L'évêque Kukah a déclaré qu'il était "trop tôt" pour spéculer sur ce qui pourrait découler du décret pour le Nigeria, mais qu'il espérait "qu'il tiendrait les dirigeants mondiaux responsables de "violences inacceptables" sur la base de la religion. Il a déploré le manque d'attention portée à la persécution au Nigeria, où, selon certaines estimations, un millier de chrétiens ont été assassinés rien qu'en 2019 pour leur foi, et quelque 6 000 depuis 2015.

"Les dirigeants se réfugient souvent dans les affirmations selon lesquelles les chrétiens ne sont pas les seuls à mourir", a déclaré l'évêque au Register, mais il a ajouté qu'aucune autre communauté religieuse n'a été autant ciblée que les chrétiens, souvent montrés du doigt pour les démoraliser et les intimider. Pour cette raison, il estime que les dispositions constitutionnelles des pays garantissant ces libertés doivent être respectées.

"La foi est, pour nous, l'identité la plus importante", a-t-il déclaré.

Le leadership de l'Amérique

L'évêque Habash a déclaré que ce qui est "vraiment très douloureux" est que les gouvernements occidentaux "ne veulent pas accorder d'importance à la présence chrétienne au Moyen-Orient". Mais en Amérique, a-t-il dit, "le pouls de la chrétienté est toujours bien vivant", et sans la chrétienté, le monde "pourrait être un enfer intolérable".

C'est pourquoi, a-t-il dit, "les mauvaises volontés combattent l'existence de l'Amérique, l'esprit américain et son optimisme, parce que l'Amérique croit encore qu'elle est une nation sous Dieu".
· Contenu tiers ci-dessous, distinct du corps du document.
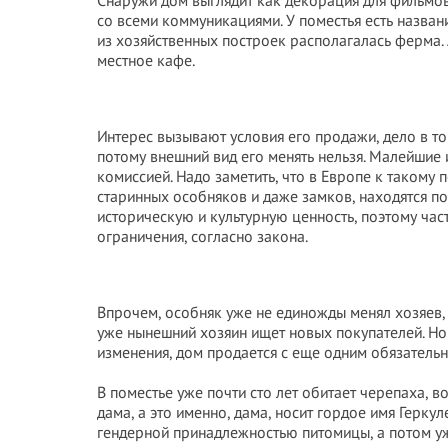
Снаружи дом выглядит как декорация для фильмов
со всеми коммуникациями. У поместья есть название
из хозяйственных построек располагалась ферма. 
местное кафе.
Интерес вызывают условия его продажи, дело в том
потому внешний вид его менять нельзя. Малейшие
комиссией. Надо заметить, что в Европе к такому
старинных особняков и даже замков, находятся по
историческую и культурную ценность, поэтому част
ограничения, согласно закона.
Впрочем, особняк уже не единожды менял хозяев, 
уже нынешний хозяин ищет новых покупателей. Но
изменения, дом продается с еще одним обязатель
В поместье уже почти сто лет обитает черепаха, вот
дама, а это именно, дама, носит гордое имя Герку
гендерной принадлежностью питомицы, а потом уж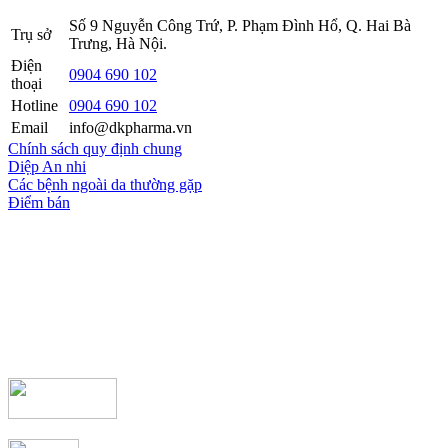
Số 9 Nguyễn Công Trứ, P. Phạm Đình Hổ, Q. Hai Bà
Trụ sở
Trưng, Hà Nội.
Điện
0904 690 102
thoại
Hotline
0904 690 102
Email
info@dkpharma.vn
Chính sách quy định chung
Diệp An nhi
Các bệnh ngoài da thường gặp
Điểm bán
Il a ajouté que si les Etats-Unis souhaitent "compenser leurs erreurs qui ont causé de grandes pertes aux chrétiens d'Irak, il n'y a pas d'autre voie et pas d'autre solution qu'avec le soutien des chrétiens du Moyen-Orient, en particulier en Irak et en Syrie".
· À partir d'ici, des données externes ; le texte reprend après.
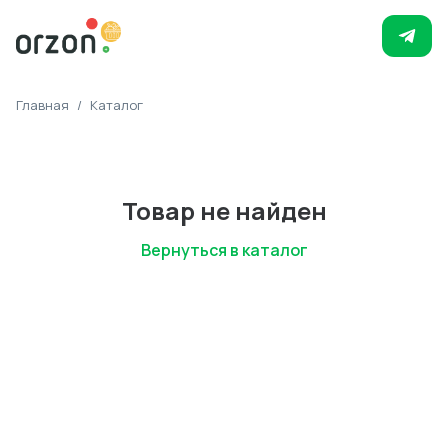
Главная
/
Каталог
Товар не найден
Вернуться в каталог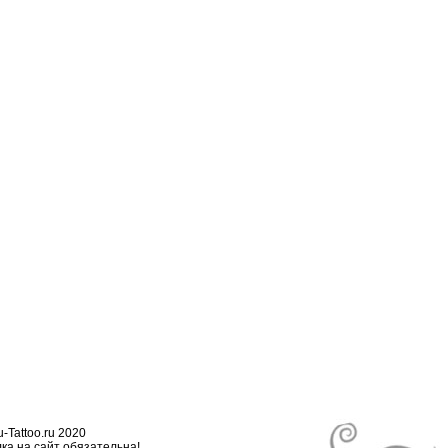
-Tattoo.ru 2020
ка на сайт обязательна!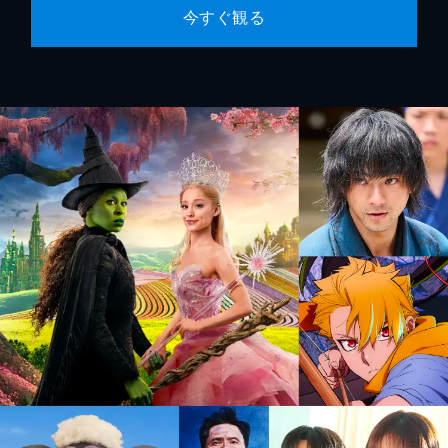
今すぐ観る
"Quand l'Amérique travaille pour la justice et la paix, elle pourrait être grande et plus puissante", a-t-il ajouté. "Il n'y a qu'ici que réside le secret de sa puissance, mais à Dieu ne plaise, si elle tombe, la chute sera forte."

L'évêque Kukah a déclaré qu'il espérait que les fruits du décret s'appuieraient sur le travail de l'Eglise au Nigeria pour fournir l'éducation et les soins de santé aux citoyens, indépendamment de leur croyance.

"Le gouvernement américain a la stature nécessaire pour rallier d'autres pays à cette cause", a-t-il déclaré, "et nous sommes heureux que cela se produise".

Edward Pentin est le correspondant du N. C. Register à Rome.